Abstract
Introduction The activity of the developing cortex is characteristically discontinuous where sudden high amplitude bursts interrupt periods of quiescent background. While the functional importance of this activity is clear, its aetiology is not known. Here, we hypothesise that this alternating pattern arises because of “refractoriness” of cortical networks following spontaneous activation.
Methods To test this hypothesis, we assessed whether spontaneous activity in sensory networks depressed their excitability by measuring the impact of ongoing activity on the response to an external sensory stimulus. We recorded cortical activity before and after mechanical tactile stimulation of hands and feet in 35 preterm infants of median 32 weeks post-menstrual age.

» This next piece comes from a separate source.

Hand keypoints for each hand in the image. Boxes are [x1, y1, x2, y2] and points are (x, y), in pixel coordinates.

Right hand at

Results Mechanical stimulation evoked wideband energy increases with two distinct peaks within the delta and alpha-beta band. The delta activity engaged extended cortical areas, while the faster activity engaged local somatotopically specific areas. By then characterising the spectro-spatial properties of the spontaneous activity preceding stimulation, we showed that baseline energy with a distribution and spectral profile similar to that of somatosensory-evoked activity dampened the energy changes elicited by touching the body.

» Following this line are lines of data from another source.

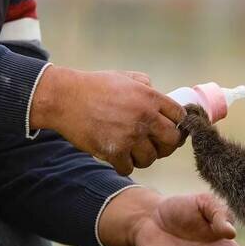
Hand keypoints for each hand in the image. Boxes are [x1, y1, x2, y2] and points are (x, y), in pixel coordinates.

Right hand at [30, 65, 184, 174]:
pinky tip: (119, 158)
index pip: (180, 117)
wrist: (64, 98)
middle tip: (155, 145)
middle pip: (172, 141)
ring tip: (133, 151)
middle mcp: (145, 117)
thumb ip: (145, 85)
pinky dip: (124, 166)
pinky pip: (129, 168)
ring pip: (151, 158)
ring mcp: (130, 135)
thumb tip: (158, 92)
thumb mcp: (124, 77)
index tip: (170, 130)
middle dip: (166, 145)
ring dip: (143, 157)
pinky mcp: (114, 151)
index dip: (177, 125)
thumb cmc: (94, 86)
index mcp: (150, 97)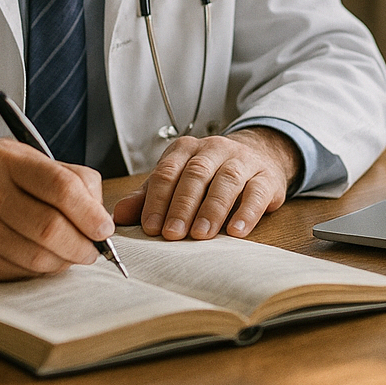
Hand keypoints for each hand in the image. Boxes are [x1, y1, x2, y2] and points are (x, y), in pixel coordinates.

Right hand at [0, 139, 114, 280]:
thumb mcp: (24, 162)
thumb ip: (68, 180)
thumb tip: (100, 218)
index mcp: (5, 158)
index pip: (62, 187)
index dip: (90, 213)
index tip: (103, 228)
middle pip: (51, 227)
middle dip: (83, 245)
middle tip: (92, 249)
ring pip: (37, 257)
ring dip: (64, 262)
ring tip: (70, 255)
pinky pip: (19, 272)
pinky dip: (40, 271)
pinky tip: (42, 260)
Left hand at [111, 127, 302, 240]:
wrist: (257, 157)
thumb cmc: (209, 175)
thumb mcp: (176, 181)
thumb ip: (148, 198)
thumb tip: (119, 216)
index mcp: (186, 149)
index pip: (167, 171)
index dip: (158, 200)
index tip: (151, 227)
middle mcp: (214, 149)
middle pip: (195, 175)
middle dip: (182, 206)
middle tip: (173, 234)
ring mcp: (242, 161)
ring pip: (226, 180)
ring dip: (212, 209)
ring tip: (201, 235)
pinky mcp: (266, 177)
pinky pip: (257, 192)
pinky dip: (246, 212)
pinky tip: (236, 231)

Discussion Sensory-evoked activity in preterm human neonates likely represents the coordinated activation of extended (tangential) and local (e.g. columnar) cortical aggregates. The occurrence of spontaneous cortical events in the same cortical regions depresses their excitability preventing their immediate re-engagement. This “refractoriness” offers the first etiological explanation to the cyclical burst-quiescence pattern typical of preterm cortical activity.
Competing Interest Statement
The authors have declared no competing interest.